(AVAILABLE RECORDS Opens)
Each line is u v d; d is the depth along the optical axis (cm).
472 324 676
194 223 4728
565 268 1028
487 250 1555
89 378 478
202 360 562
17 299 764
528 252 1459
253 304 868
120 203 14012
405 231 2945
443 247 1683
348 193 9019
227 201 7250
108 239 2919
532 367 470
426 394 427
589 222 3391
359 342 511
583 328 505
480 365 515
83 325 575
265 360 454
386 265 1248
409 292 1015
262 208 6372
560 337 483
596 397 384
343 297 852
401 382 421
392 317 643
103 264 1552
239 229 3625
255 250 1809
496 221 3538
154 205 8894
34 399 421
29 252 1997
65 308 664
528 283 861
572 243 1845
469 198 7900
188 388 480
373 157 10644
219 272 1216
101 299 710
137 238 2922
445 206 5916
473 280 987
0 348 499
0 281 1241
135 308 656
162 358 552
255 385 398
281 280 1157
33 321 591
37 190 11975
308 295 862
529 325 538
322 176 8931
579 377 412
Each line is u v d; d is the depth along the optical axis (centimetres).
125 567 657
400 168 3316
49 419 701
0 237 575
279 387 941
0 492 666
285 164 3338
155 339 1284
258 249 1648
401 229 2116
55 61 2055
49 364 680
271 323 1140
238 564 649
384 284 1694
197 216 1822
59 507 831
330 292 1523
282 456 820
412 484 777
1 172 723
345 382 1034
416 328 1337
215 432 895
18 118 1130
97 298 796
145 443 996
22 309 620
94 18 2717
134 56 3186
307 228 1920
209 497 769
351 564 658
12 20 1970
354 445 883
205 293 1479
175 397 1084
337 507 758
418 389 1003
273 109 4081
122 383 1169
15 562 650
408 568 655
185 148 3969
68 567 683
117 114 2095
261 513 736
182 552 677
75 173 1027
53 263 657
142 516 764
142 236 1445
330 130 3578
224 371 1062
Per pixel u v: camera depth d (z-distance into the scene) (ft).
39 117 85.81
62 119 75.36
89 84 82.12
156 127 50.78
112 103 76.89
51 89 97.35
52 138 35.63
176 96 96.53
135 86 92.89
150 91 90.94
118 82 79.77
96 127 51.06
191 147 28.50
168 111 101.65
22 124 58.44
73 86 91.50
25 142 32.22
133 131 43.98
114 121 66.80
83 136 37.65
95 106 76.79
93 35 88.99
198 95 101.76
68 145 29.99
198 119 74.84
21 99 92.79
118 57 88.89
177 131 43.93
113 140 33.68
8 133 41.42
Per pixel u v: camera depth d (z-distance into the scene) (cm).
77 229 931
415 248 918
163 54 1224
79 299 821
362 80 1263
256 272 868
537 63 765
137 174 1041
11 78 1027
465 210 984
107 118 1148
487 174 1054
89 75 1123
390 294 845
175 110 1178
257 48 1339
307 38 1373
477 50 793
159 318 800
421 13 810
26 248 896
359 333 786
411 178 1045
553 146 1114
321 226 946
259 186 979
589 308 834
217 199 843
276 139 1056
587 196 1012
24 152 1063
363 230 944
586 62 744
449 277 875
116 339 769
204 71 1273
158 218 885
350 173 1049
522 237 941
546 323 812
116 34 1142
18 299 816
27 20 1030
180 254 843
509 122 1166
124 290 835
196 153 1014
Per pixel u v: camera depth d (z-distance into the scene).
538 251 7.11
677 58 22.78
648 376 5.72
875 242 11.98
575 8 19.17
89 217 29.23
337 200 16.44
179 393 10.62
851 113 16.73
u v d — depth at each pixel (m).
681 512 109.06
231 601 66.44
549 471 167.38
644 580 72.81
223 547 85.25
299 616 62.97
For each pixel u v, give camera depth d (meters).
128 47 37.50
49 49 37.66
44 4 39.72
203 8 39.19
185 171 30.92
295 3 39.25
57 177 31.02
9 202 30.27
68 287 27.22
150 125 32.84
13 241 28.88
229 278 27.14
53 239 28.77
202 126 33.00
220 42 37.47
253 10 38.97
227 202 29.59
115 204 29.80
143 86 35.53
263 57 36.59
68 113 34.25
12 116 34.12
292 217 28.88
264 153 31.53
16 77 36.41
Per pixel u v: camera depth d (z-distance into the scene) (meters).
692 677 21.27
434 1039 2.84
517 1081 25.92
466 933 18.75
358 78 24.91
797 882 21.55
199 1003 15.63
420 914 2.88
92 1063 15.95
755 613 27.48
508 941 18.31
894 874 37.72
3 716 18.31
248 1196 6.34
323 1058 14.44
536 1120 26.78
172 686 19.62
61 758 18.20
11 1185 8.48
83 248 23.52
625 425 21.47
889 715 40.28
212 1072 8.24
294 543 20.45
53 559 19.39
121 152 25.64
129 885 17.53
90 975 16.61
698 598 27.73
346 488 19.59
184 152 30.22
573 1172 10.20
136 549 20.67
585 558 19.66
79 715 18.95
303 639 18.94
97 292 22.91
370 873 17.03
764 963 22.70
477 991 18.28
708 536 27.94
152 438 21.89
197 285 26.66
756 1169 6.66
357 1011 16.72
(AVAILABLE RECORDS Closes)
Only the lines from the one containing "13 241 28.88" through the end of the material belong in the answer, each restated word for word.

_THE ANSWER_.
13 241 28.88
229 278 27.14
53 239 28.77
202 126 33.00
220 42 37.47
253 10 38.97
227 202 29.59
115 204 29.80
143 86 35.53
263 57 36.59
68 113 34.25
12 116 34.12
292 217 28.88
264 153 31.53
16 77 36.41
Per pixel u v: camera depth d (z-distance into the scene) (meters).
692 677 21.27
434 1039 2.84
517 1081 25.92
466 933 18.75
358 78 24.91
797 882 21.55
199 1003 15.63
420 914 2.88
92 1063 15.95
755 613 27.48
508 941 18.31
894 874 37.72
3 716 18.31
248 1196 6.34
323 1058 14.44
536 1120 26.78
172 686 19.62
61 758 18.20
11 1185 8.48
83 248 23.52
625 425 21.47
889 715 40.28
212 1072 8.24
294 543 20.45
53 559 19.39
121 152 25.64
129 885 17.53
90 975 16.61
698 598 27.73
346 488 19.59
184 152 30.22
573 1172 10.20
136 549 20.67
585 558 19.66
79 715 18.95
303 639 18.94
97 292 22.91
370 873 17.03
764 963 22.70
477 991 18.28
708 536 27.94
152 438 21.89
197 285 26.66
756 1169 6.66
357 1011 16.72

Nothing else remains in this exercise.